_Instructions to follow_
Please repeat the data exactly. Any picture in it stays out.

_Input data_
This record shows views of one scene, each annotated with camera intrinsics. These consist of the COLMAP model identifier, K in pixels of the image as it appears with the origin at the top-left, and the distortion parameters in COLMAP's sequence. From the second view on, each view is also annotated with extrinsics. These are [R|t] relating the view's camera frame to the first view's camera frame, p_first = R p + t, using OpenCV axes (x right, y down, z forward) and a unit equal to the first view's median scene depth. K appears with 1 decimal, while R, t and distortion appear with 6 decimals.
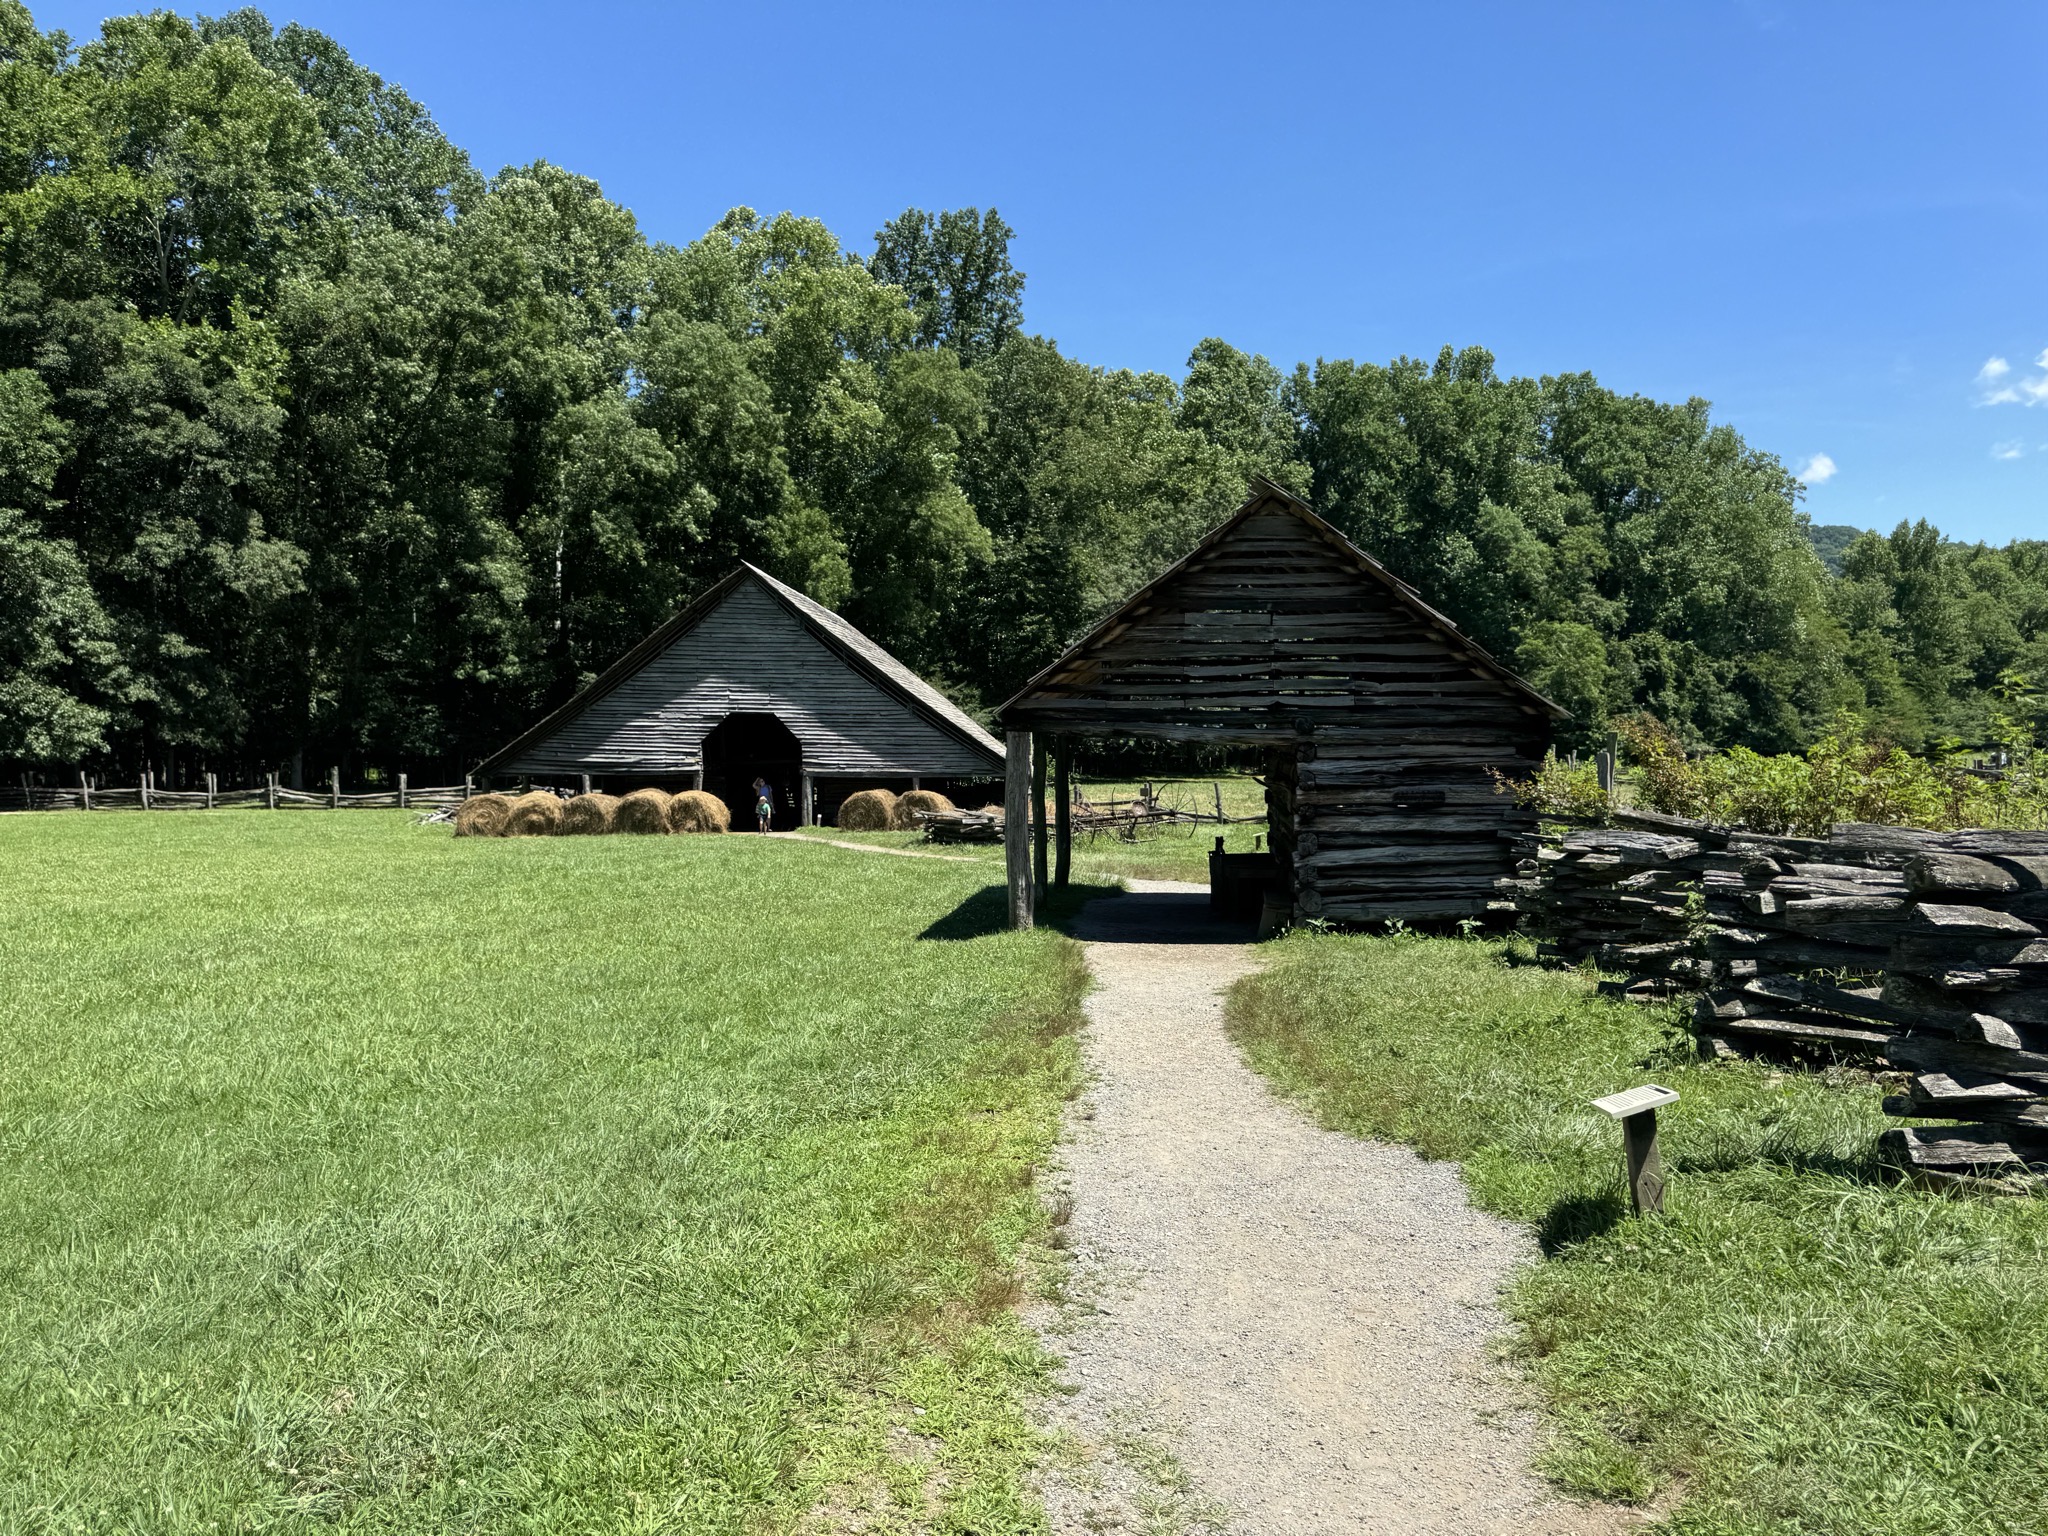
lens RADIAL K [[1421.3, 0, 1020.6], [0, 1421.3, 795.4], [0, 0, 1]] dist [0.008112, 0.001300]
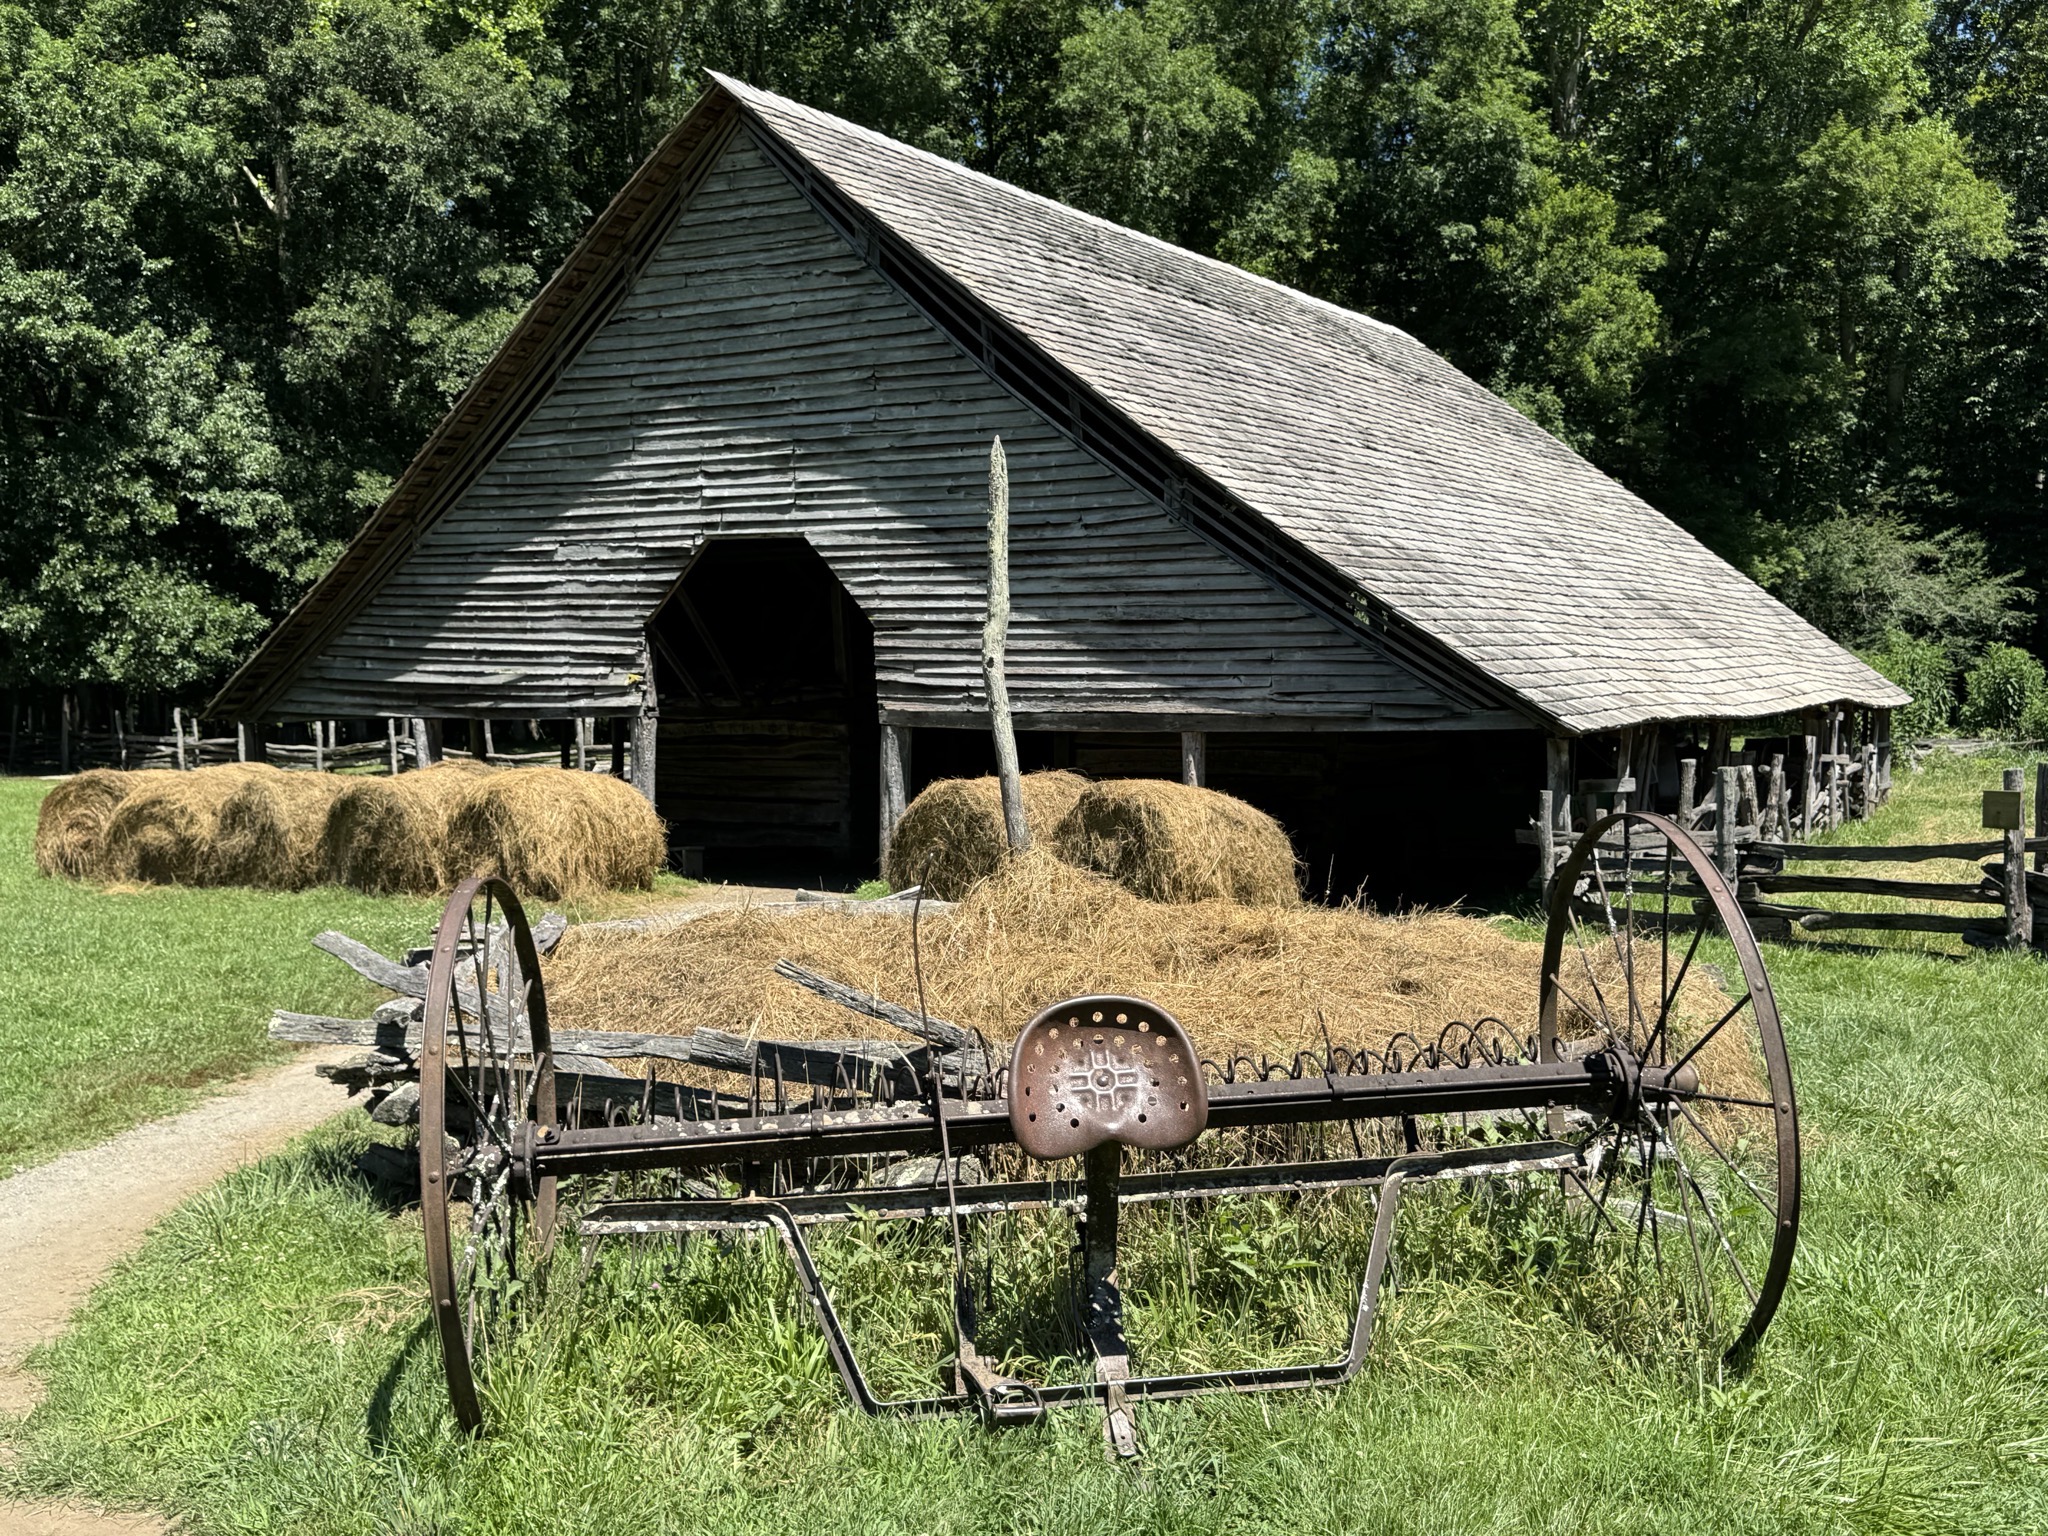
lens RADIAL K [[1970.2, 0, 1024.0], [0, 1970.2, 768.0], [0, 0, 1]] dist [0.091727, 0.000686]
pose [[0.863672, 0.017205, -0.503760, 0.073557], [-0.011225, 0.999826, 0.014904, -0.008021], [0.503929, -0.007217, 0.863715, 0.456943]]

_Exercise solution_
This record shows views of one scene, each annotated with camera intrinsics. These consist of the COLMAP model identifier, K in pixels of the image as it appears with the origin at the top-left, and the distortion parameters in COLMAP's sequence. From the second view on, each view is also annotated with extrinsics. These are [R|t] relating the view's camera frame to the first view's camera frame, p_first = R p + t, using OpenCV axes (x right, y down, z forward) and a unit equal to the first view's median scene depth. K appears with 1 decimal, while R, t and distortion appear with 6 decimals.
lens RADIAL K [[1421.3, 0, 1020.6], [0, 1421.3, 795.4], [0, 0, 1]] dist [0.008112, 0.001300]
lens RADIAL K [[1970.2, 0, 1024.0], [0, 1970.2, 768.0], [0, 0, 1]] dist [0.091727, 0.000686]
pose [[0.863672, 0.017205, -0.503760, 0.073557], [-0.011225, 0.999826, 0.014904, -0.008021], [0.503929, -0.007217, 0.863715, 0.456943]]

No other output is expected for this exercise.